• **ASSIGNMENT**:
Reproduce the records exactly through the line with "In this chapter, a".

*** Opening THE INPUT ***

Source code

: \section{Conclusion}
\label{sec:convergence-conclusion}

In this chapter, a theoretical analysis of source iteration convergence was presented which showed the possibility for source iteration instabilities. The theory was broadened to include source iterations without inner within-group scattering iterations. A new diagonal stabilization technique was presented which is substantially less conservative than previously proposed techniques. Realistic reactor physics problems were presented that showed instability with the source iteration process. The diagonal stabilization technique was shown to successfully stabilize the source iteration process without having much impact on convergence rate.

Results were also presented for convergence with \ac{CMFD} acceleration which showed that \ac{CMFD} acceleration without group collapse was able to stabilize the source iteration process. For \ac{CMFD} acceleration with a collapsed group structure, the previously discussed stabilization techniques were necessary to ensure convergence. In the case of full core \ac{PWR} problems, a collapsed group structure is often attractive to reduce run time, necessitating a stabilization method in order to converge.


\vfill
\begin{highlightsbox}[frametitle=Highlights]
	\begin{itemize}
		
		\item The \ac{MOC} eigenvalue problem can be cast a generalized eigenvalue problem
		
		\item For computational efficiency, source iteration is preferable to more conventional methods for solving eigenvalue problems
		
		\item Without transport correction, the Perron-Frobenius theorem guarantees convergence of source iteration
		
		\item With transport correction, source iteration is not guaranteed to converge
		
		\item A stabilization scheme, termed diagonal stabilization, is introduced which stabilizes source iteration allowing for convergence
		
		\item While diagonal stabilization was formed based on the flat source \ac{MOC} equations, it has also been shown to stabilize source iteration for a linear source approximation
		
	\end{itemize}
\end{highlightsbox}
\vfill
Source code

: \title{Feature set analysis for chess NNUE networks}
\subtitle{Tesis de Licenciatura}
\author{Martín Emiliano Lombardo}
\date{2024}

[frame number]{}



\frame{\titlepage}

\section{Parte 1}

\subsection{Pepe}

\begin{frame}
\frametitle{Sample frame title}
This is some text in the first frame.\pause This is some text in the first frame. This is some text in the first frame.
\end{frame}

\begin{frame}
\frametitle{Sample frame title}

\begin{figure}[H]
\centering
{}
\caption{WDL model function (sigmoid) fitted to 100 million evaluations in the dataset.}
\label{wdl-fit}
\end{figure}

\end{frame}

*** Closing THE INPUT ***

• **YOUR SOLUTION**:
Source code

: \section{Conclusion}
\label{sec:convergence-conclusion}

In this chapter, a theoretical analysis of source iteration convergence was presented which showed the possibility for source iteration instabilities. The theory was broadened to include source iterations without inner within-group scattering iterations. A new diagonal stabilization technique was presented which is substantially less conservative than previously proposed techniques. Realistic reactor physics problems were presented that showed instability with the source iteration process. The diagonal stabilization technique was shown to successfully stabilize the source iteration process without having much impact on convergence rate.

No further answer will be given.